Second, businesses need clear guidelines as to what practical steps they are expected to take to meet the common goal. Governments have been clear about their expectations from businesses during the COVID-19 crisis by recommendations to preserve employment, cut dividends and share buybacks, and lower rents by property owners. Similarly, society in general has been sending clear signals about the expected behaviour by approving some actions taken by companies and showing discontent over undesired conduct in the form of widespread backlash.

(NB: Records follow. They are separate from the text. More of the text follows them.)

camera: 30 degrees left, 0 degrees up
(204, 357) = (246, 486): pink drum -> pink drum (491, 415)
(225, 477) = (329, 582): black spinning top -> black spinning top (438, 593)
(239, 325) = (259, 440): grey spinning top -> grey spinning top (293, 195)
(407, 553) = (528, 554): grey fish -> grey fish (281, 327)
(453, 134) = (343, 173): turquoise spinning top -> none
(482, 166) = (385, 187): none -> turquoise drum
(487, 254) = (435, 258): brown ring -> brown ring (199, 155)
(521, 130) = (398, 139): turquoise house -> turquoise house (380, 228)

For example, when Johnson & Johnson, a medical company, announced plans to invest US $1bn in developing a COVID-19 vaccine, the company’s shares jumped despite the not-for-profit nature of the project. By contrast, the decision by Sports Direct to keep shops open as essential or the decision by Adidas to skip rental payments on its stores led to public outcry and calls to boycott products in tabloid and social media. Similarly, the reluctance by the UK’s largest banks and German carmakers to cut dividends raised many eyebrows. Not only were some of these companies forced to apologize and reverse course, but their reputations were damaged too. Widely shared public reaction can thus send a clear message to all other businesses what to do and how not to behave.
Third, developing consensus over global challenges requires international cooperation. The exceptional scale of the current crisis coupled with the fear that governments responding to the crisis differently to others will face fierce questions explains why, even in the absence of coordination, all nations individually have acted similarly. But countries are likely to be affected differently, at least in the short run, on many other important matters. For example, the degree of underlying inequality varies across countries and some countries experience more acute climate-related risks, like forest fires or rising sea levels, than other nations. This means that atomistic development of consensus through peer pressure, unlike in the case of COVID-19, is highly unlikely. Local action, meanwhile, cannot offer meaningful solutions because markets are still global and responsible governments and businesses will not be able to compete if others do not act similarly.
To sum up, if we want businesses to act responsibly, we need to deliver a clear message by developing consensus over global challenges and communicating it clearly to businesses as one shared global voice. We also need to set out what practical steps businesses need to take to achieve the common goal – whether through government nudges or endorsements in social and news media. Where threats affect nations differently, this can be achieved only through cooperation on a global scale. Given the rise of national sovereign interests and national governments, we are facing a huge task in developing broad consensus on matters that are important. The arrival of responsible capitalism may thus take time. For now, until this consensus is formed, blame us and our elected governments, not businesses, for the failures of capitalism.
Suren Gomtsian is an associate professor in business law at the University of Leeds School of Law and Co-Deputy Director at the Centre for Business Law and Practice.